→ WHAT IS REQUIRED: Substitute "distance" for "dist" in the lines between the one holding "pose: elev=335.0 azim=192.2" and the one holding "Dot at: (225, 233)", inclusive. Reproduce only those lines, leaving everything else in them unchanged.

→ EXCERPTED DATA:
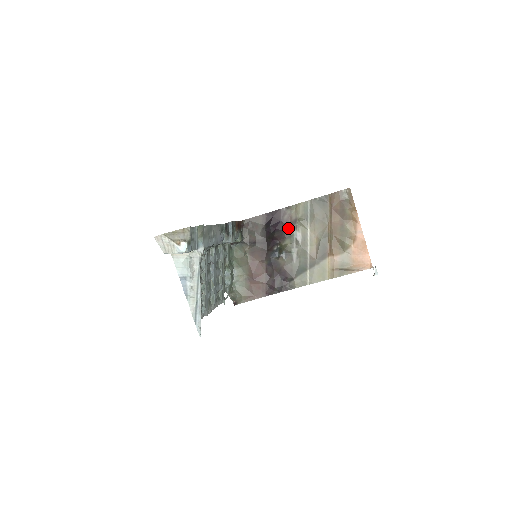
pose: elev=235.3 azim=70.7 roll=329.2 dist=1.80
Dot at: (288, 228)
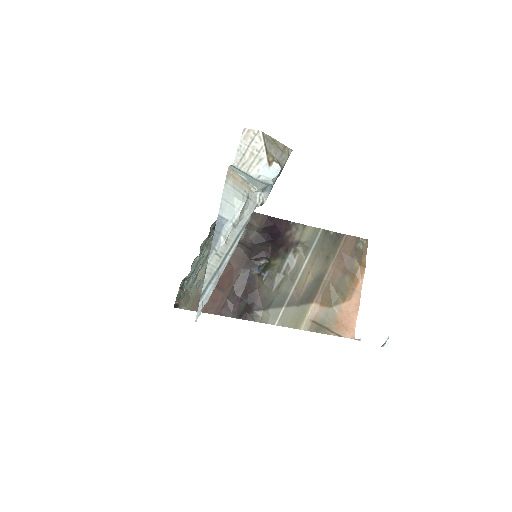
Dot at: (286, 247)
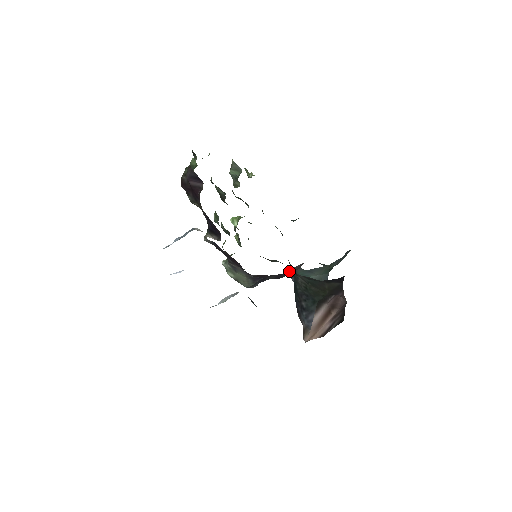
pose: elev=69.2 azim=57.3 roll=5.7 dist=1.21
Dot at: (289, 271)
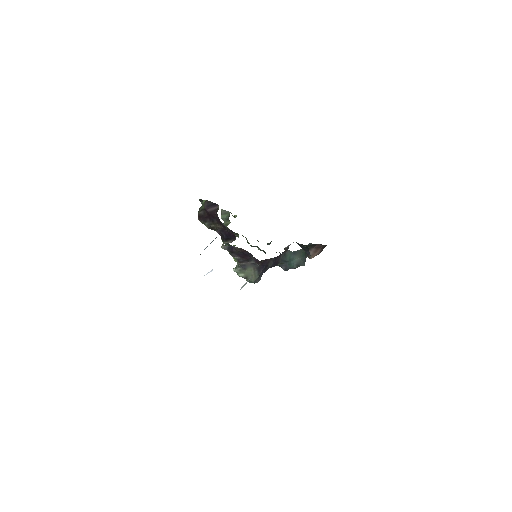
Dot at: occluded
...
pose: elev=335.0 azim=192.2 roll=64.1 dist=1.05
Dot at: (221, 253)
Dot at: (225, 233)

→ RESULT FOR THIS TASK:
pose: elev=335.0 azim=192.2 roll=64.1 distance=1.05
Dot at: (221, 253)
Dot at: (225, 233)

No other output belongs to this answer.